Nowennę Pompejańską zaczynałam kilka razy i nie mogłam jej do końca odmówić. Miewałam spore przeciwności w modlitwie, aczkolwiek udało mi się odmówić niedawno swoją pierwszą Nowennę. Intencją było pozbycie się lęków przed ludźmi, panicznym obawianiem się otaczającego świata. Dokładnie po dwóch tygodniach od odmawiania Nowenny otrzymałam ogrom łask, które nie były do końca związane z moją główną intencją.A mianowicie otrzymałam staż z późniejszym zatrudnieniem, gdzie wcześniej borykałam się z szukaniem pracy przez okres 7 miesięcy. Moje relacje z ludźmi stały się teraz pozytywne. Kocham i szanuję siebie, co pozwala mi też kochać ludzi. Lęki minęły – co najważniejsze i staram się pozytywnie myśleć o sobie i o otaczającym mnie świecie. To jest WIELKI CUD, co się wydarzyło. Zaczynam właśnie drugą Nowennę w innej intencji. Myślę, że Matka Boża mnie nie opuści i z pewnością ponownie wysłucha. Trwajcie w modlitwie !!!

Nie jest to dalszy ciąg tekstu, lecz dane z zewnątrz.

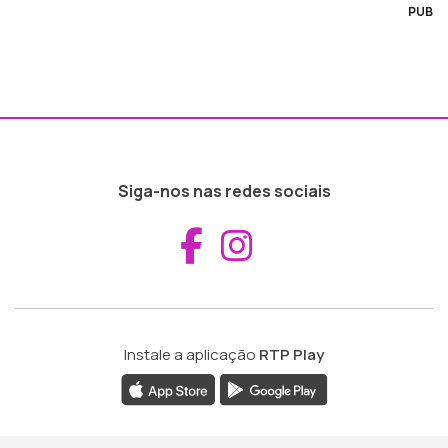
PUB
Siga-nos nas redes sociais
Aceder ao Fac
Aceder ao I
Instale a aplicação
RTP Play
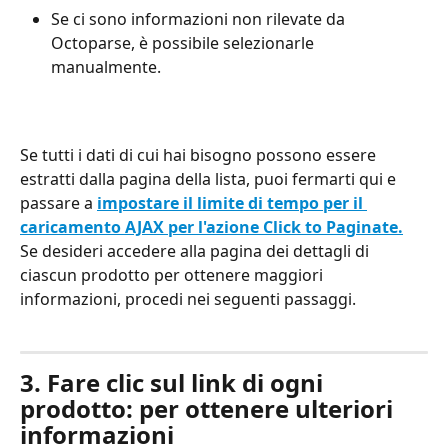
Se ci sono informazioni non rilevate da 
Octoparse, è possibile selezionarle 
manualmente. 
Se tutti i dati di cui hai bisogno possono essere 
estratti dalla pagina della lista, puoi fermarti qui e 
passare a 
impostare il limite di tempo per il 
caricamento AJAX per l'azione Click to Paginate.
Se desideri accedere alla pagina dei dettagli di 
ciascun prodotto per ottenere maggiori 
informazioni, procedi nei seguenti passaggi.
3. Fare clic sul link di ogni 
prodotto: per ottenere ulteriori 
informazioni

Wspaniała modlitwa odmawiam już ponad 3 lat kocham MAryje i jej różaniec zachęcam wszystkich i życzę wytrwalosci
Tytuł tego świadectwa mnie lekko zszokował, nowenna pompejańska i coś co dotyczy także mnie. Jeśli nadal chcesz iść drogą w której chcesz pracować nad swoimi lękami i trudnościami w relacjach, przy udziale Boga to poszukaj informacji o Strumieniach Życia, polecam – nie wiem czy w Kościele w Polsce jest jakieś inne miejsce o takim „profilu”
Kto moze odmawiac Nowenne?
To świadectwo daje mi dużo siły i nadziei. Mam podobnie, nawet jestem Twoją imienniczką 🙂 Chwała Panu!
Dziękuję za wsparcie w komentarzu 🙂 To właśnie moje świadectwo.